WHAT YOU ARE ASKED TO DO
Your response should consist of the entries below, written out exactly.
^^^^^^^^
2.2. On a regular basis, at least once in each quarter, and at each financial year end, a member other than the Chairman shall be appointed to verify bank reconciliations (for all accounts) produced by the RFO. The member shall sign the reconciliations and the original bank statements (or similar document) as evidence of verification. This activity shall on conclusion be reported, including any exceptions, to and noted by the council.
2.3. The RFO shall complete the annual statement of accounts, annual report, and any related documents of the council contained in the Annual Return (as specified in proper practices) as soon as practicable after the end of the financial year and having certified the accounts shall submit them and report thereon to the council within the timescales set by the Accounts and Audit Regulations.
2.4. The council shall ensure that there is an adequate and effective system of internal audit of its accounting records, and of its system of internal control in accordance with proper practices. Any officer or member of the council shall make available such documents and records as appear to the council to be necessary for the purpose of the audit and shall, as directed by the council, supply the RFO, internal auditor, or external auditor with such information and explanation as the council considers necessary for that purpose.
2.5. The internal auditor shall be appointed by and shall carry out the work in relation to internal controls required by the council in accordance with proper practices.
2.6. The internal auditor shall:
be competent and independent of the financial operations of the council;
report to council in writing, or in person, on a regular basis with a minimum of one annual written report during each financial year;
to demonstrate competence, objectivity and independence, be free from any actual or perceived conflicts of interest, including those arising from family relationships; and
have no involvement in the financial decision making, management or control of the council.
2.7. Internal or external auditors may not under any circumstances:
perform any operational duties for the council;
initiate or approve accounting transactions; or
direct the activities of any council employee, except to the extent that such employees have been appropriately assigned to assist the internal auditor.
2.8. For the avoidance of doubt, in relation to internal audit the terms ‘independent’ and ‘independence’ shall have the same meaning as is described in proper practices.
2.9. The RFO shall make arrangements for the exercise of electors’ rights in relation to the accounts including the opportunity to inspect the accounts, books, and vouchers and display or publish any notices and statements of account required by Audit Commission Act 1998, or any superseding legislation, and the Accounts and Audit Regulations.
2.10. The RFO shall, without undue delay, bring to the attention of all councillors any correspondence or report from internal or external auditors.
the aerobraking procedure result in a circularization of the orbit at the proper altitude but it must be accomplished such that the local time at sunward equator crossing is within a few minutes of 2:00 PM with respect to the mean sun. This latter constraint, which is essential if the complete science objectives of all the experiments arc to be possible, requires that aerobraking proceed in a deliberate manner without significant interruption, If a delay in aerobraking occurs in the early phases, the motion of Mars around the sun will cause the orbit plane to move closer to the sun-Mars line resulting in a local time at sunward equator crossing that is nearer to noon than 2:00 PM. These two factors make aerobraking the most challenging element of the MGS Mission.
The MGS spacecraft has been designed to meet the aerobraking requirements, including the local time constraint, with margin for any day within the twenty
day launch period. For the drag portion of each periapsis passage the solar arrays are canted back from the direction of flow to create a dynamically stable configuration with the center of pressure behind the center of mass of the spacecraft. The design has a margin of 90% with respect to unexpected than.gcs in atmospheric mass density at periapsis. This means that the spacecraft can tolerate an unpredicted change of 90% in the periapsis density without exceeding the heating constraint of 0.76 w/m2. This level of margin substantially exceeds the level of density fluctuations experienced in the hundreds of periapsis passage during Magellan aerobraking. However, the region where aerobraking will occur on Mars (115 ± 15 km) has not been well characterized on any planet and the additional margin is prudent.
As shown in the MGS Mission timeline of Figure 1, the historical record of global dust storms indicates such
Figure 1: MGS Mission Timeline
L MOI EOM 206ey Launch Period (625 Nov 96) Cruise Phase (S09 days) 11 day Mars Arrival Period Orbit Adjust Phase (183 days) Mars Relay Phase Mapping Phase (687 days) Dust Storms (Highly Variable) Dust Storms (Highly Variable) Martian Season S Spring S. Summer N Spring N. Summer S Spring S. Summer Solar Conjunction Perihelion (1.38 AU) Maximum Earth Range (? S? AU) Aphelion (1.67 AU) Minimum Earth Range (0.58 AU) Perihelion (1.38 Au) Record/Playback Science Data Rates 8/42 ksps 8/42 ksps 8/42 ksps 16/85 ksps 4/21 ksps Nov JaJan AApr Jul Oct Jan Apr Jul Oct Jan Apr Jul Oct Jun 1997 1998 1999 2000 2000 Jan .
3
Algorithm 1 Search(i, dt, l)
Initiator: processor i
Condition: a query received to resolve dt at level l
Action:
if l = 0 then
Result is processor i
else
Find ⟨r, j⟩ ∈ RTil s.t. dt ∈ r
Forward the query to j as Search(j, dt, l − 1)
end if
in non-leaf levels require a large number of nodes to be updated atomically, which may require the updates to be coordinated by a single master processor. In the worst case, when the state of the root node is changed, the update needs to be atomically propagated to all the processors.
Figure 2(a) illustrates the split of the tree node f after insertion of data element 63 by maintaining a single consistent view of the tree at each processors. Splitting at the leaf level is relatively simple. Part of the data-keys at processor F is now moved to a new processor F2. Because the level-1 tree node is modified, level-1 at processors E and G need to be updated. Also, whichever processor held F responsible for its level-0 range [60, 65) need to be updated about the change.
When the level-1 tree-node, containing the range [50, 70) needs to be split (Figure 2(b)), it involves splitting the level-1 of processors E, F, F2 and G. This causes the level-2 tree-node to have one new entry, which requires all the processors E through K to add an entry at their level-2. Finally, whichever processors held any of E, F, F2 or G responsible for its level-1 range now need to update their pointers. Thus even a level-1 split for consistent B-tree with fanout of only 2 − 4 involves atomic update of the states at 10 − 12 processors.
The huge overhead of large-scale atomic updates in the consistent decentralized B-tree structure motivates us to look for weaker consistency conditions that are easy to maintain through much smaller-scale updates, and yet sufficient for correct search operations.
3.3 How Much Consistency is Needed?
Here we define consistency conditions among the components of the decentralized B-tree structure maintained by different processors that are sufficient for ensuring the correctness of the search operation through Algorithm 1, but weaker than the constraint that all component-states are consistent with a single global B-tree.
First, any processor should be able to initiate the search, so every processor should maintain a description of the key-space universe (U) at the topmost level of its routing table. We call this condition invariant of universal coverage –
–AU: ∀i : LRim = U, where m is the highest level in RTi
^^^^^^^^
RESPONSE
2.2. On a regular basis, at least once in each quarter, and at each financial year end, a member other than the Chairman shall be appointed to verify bank reconciliations (for all accounts) produced by the RFO. The member shall sign the reconciliations and the original bank statements (or similar document) as evidence of verification. This activity shall on conclusion be reported, including any exceptions, to and noted by the council.
2.3. The RFO shall complete the annual statement of accounts, annual report, and any related documents of the council contained in the Annual Return (as specified in proper practices) as soon as practicable after the end of the financial year and having certified the accounts shall submit them and report thereon to the council within the timescales set by the Accounts and Audit Regulations.
2.4. The council shall ensure that there is an adequate and effective system of internal audit of its accounting records, and of its system of internal control in accordance with proper practices. Any officer or member of the council shall make available such documents and records as appear to the council to be necessary for the purpose of the audit and shall, as directed by the council, supply the RFO, internal auditor, or external auditor with such information and explanation as the council considers necessary for that purpose.
2.5. The internal auditor shall be appointed by and shall carry out the work in relation to internal controls required by the council in accordance with proper practices.
2.6. The internal auditor shall:
be competent and independent of the financial operations of the council;
report to council in writing, or in person, on a regular basis with a minimum of one annual written report during each financial year;
to demonstrate competence, objectivity and independence, be free from any actual or perceived conflicts of interest, including those arising from family relationships; and
have no involvement in the financial decision making, management or control of the council.
2.7. Internal or external auditors may not under any circumstances:
perform any operational duties for the council;
initiate or approve accounting transactions; or
direct the activities of any council employee, except to the extent that such employees have been appropriately assigned to assist the internal auditor.
2.8. For the avoidance of doubt, in relation to internal audit the terms ‘independent’ and ‘independence’ shall have the same meaning as is described in proper practices.
2.9. The RFO shall make arrangements for the exercise of electors’ rights in relation to the accounts including the opportunity to inspect the accounts, books, and vouchers and display or publish any notices and statements of account required by Audit Commission Act 1998, or any superseding legislation, and the Accounts and Audit Regulations.
2.10. The RFO shall, without undue delay, bring to the attention of all councillors any correspondence or report from internal or external auditors.
the aerobraking procedure result in a circularization of the orbit at the proper altitude but it must be accomplished such that the local time at sunward equator crossing is within a few minutes of 2:00 PM with respect to the mean sun. This latter constraint, which is essential if the complete science objectives of all the experiments arc to be possible, requires that aerobraking proceed in a deliberate manner without significant interruption, If a delay in aerobraking occurs in the early phases, the motion of Mars around the sun will cause the orbit plane to move closer to the sun-Mars line resulting in a local time at sunward equator crossing that is nearer to noon than 2:00 PM. These two factors make aerobraking the most challenging element of the MGS Mission.
The MGS spacecraft has been designed to meet the aerobraking requirements, including the local time constraint, with margin for any day within the twenty
day launch period. For the drag portion of each periapsis passage the solar arrays are canted back from the direction of flow to create a dynamically stable configuration with the center of pressure behind the center of mass of the spacecraft. The design has a margin of 90% with respect to unexpected than.gcs in atmospheric mass density at periapsis. This means that the spacecraft can tolerate an unpredicted change of 90% in the periapsis density without exceeding the heating constraint of 0.76 w/m2. This level of margin substantially exceeds the level of density fluctuations experienced in the hundreds of periapsis passage during Magellan aerobraking. However, the region where aerobraking will occur on Mars (115 ± 15 km) has not been well characterized on any planet and the additional margin is prudent.
As shown in the MGS Mission timeline of Figure 1, the historical record of global dust storms indicates such
Figure 1: MGS Mission Timeline
L MOI EOM 206ey Launch Period (625 Nov 96) Cruise Phase (S09 days) 11 day Mars Arrival Period Orbit Adjust Phase (183 days) Mars Relay Phase Mapping Phase (687 days) Dust Storms (Highly Variable) Dust Storms (Highly Variable) Martian Season S Spring S. Summer N Spring N. Summer S Spring S. Summer Solar Conjunction Perihelion (1.38 AU) Maximum Earth Range (? S? AU) Aphelion (1.67 AU) Minimum Earth Range (0.58 AU) Perihelion (1.38 Au) Record/Playback Science Data Rates 8/42 ksps 8/42 ksps 8/42 ksps 16/85 ksps 4/21 ksps Nov JaJan AApr Jul Oct Jan Apr Jul Oct Jan Apr Jul Oct Jun 1997 1998 1999 2000 2000 Jan .
3
Algorithm 1 Search(i, dt, l)
Initiator: processor i
Condition: a query received to resolve dt at level l
Action:
if l = 0 then
Result is processor i
else
Find ⟨r, j⟩ ∈ RTil s.t. dt ∈ r
Forward the query to j as Search(j, dt, l − 1)
end if
in non-leaf levels require a large number of nodes to be updated atomically, which may require the updates to be coordinated by a single master processor. In the worst case, when the state of the root node is changed, the update needs to be atomically propagated to all the processors.
Figure 2(a) illustrates the split of the tree node f after insertion of data element 63 by maintaining a single consistent view of the tree at each processors. Splitting at the leaf level is relatively simple. Part of the data-keys at processor F is now moved to a new processor F2. Because the level-1 tree node is modified, level-1 at processors E and G need to be updated. Also, whichever processor held F responsible for its level-0 range [60, 65) need to be updated about the change.
When the level-1 tree-node, containing the range [50, 70) needs to be split (Figure 2(b)), it involves splitting the level-1 of processors E, F, F2 and G. This causes the level-2 tree-node to have one new entry, which requires all the processors E through K to add an entry at their level-2. Finally, whichever processors held any of E, F, F2 or G responsible for its level-1 range now need to update their pointers. Thus even a level-1 split for consistent B-tree with fanout of only 2 − 4 involves atomic update of the states at 10 − 12 processors.
The huge overhead of large-scale atomic updates in the consistent decentralized B-tree structure motivates us to look for weaker consistency conditions that are easy to maintain through much smaller-scale updates, and yet sufficient for correct search operations.
3.3 How Much Consistency is Needed?
Here we define consistency conditions among the components of the decentralized B-tree structure maintained by different processors that are sufficient for ensuring the correctness of the search operation through Algorithm 1, but weaker than the constraint that all component-states are consistent with a single global B-tree.
First, any processor should be able to initiate the search, so every processor should maintain a description of the key-space universe (U) at the topmost level of its routing table. We call this condition invariant of universal coverage –
–AU: ∀i : LRim = U, where m is the highest level in RTi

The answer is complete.